**THE TASK**
In the data below, find the line that contains "middle; dominant-baseline: central;" and the line that contains "#fff; stroke: #60615e;". Copy both, plus every line between them, exactly.

(Dataset records)
________

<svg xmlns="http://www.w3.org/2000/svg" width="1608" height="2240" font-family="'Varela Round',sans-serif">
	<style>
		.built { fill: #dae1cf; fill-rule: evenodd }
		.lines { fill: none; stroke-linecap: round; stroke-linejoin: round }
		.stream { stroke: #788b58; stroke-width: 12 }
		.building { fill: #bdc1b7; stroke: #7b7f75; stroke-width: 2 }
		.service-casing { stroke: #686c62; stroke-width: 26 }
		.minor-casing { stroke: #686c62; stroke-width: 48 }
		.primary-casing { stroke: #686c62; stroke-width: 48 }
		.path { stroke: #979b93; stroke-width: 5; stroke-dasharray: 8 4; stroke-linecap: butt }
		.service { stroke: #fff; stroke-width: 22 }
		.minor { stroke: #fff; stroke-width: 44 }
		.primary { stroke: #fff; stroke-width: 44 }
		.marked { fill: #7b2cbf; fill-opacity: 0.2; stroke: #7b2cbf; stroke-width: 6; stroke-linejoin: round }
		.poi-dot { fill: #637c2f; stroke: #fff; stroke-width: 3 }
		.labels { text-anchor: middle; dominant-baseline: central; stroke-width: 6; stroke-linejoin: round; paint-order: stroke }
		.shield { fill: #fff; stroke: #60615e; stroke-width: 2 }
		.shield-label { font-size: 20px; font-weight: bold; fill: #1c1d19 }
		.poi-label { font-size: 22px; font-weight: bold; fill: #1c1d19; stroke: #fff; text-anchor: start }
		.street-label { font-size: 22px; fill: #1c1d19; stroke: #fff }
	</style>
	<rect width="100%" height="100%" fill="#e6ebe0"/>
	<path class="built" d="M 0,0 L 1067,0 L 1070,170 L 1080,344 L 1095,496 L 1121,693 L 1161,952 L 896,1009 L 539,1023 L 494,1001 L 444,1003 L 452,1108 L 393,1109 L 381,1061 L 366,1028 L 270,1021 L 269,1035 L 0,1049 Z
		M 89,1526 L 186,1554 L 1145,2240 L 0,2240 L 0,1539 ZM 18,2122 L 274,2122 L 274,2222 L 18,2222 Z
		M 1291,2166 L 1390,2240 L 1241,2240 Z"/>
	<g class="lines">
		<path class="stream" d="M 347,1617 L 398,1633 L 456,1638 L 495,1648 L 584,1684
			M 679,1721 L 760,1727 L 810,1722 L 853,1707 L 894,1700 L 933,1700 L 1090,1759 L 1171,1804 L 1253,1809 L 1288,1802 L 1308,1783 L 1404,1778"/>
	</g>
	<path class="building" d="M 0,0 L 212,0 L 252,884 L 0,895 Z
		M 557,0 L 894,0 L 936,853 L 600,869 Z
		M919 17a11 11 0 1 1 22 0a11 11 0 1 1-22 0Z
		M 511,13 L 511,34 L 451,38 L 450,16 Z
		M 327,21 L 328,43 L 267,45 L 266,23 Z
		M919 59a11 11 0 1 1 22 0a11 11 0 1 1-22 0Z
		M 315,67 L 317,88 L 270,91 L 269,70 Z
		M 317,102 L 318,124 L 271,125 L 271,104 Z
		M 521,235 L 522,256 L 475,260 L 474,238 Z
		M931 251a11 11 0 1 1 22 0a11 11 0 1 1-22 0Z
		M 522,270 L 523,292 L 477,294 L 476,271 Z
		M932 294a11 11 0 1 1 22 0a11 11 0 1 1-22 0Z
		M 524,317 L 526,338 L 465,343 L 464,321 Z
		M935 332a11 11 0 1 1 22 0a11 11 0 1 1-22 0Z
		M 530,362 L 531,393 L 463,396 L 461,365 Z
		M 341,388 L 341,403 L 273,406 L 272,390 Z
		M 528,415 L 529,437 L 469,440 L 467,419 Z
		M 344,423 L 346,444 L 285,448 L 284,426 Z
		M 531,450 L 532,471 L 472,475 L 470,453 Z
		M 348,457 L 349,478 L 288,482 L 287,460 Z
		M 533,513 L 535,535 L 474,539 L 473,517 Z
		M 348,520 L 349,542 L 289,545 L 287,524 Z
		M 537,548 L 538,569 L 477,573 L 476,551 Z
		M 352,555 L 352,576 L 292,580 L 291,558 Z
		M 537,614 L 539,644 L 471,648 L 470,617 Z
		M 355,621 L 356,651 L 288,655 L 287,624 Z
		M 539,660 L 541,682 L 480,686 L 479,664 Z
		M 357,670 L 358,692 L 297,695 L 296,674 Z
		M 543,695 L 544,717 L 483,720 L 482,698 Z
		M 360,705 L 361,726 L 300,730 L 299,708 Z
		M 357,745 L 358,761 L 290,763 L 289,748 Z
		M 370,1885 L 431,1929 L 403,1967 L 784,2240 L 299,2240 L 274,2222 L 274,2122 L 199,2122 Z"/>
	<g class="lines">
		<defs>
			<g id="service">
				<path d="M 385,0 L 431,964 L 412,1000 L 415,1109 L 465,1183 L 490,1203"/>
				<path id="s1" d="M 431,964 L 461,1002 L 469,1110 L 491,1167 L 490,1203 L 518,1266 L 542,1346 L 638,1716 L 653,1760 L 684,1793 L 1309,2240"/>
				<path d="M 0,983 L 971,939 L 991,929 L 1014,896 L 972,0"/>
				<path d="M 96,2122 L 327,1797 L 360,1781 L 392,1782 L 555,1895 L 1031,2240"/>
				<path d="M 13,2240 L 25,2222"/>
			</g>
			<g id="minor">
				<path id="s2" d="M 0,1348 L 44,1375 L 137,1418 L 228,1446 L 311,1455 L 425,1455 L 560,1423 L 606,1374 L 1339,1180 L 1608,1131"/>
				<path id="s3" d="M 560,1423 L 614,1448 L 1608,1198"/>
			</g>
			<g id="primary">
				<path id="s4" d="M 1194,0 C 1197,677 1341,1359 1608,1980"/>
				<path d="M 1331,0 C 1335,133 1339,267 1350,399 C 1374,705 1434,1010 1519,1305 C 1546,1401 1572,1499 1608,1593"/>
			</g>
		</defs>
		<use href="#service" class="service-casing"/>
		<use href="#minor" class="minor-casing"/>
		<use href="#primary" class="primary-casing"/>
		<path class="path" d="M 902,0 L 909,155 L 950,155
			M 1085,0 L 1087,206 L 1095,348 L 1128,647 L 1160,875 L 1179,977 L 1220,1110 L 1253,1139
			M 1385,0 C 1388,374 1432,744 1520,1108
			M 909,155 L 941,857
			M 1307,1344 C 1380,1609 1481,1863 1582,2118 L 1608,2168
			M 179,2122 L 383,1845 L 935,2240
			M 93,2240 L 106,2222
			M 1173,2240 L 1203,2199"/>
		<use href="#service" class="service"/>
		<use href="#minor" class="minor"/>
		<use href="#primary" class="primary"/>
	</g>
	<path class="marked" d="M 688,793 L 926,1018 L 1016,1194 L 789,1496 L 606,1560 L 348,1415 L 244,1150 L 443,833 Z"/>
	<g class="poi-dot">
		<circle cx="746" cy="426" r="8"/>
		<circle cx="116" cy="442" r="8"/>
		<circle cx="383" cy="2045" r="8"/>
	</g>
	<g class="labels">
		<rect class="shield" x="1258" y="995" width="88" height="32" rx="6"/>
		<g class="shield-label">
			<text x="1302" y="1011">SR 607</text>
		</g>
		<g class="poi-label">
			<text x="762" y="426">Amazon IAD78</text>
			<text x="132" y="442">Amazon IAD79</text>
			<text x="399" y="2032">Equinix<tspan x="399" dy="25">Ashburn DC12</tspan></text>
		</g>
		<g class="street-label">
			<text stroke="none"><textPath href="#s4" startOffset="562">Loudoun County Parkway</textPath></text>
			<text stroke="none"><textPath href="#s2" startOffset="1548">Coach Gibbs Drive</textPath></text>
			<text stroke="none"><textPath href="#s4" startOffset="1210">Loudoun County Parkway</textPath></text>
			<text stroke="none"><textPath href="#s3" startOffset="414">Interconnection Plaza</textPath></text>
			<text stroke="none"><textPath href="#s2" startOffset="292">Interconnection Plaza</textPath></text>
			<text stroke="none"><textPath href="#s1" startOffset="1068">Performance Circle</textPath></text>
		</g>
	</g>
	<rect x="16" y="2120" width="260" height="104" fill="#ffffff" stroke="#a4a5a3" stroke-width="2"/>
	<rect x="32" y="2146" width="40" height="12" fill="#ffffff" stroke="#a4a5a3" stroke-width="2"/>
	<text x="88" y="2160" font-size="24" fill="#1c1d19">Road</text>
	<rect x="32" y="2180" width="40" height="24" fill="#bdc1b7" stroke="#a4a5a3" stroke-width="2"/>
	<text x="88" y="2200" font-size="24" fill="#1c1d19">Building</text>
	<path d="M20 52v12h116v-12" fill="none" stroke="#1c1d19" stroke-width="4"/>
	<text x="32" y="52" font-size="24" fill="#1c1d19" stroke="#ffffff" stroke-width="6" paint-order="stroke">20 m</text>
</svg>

________

**ANSWER TO THE EXERCISE**
		.labels { text-anchor: middle; dominant-baseline: central; stroke-width: 6; stroke-linejoin: round; paint-order: stroke }
		.shield { fill: #fff; stroke: #60615e; stroke-width: 2 }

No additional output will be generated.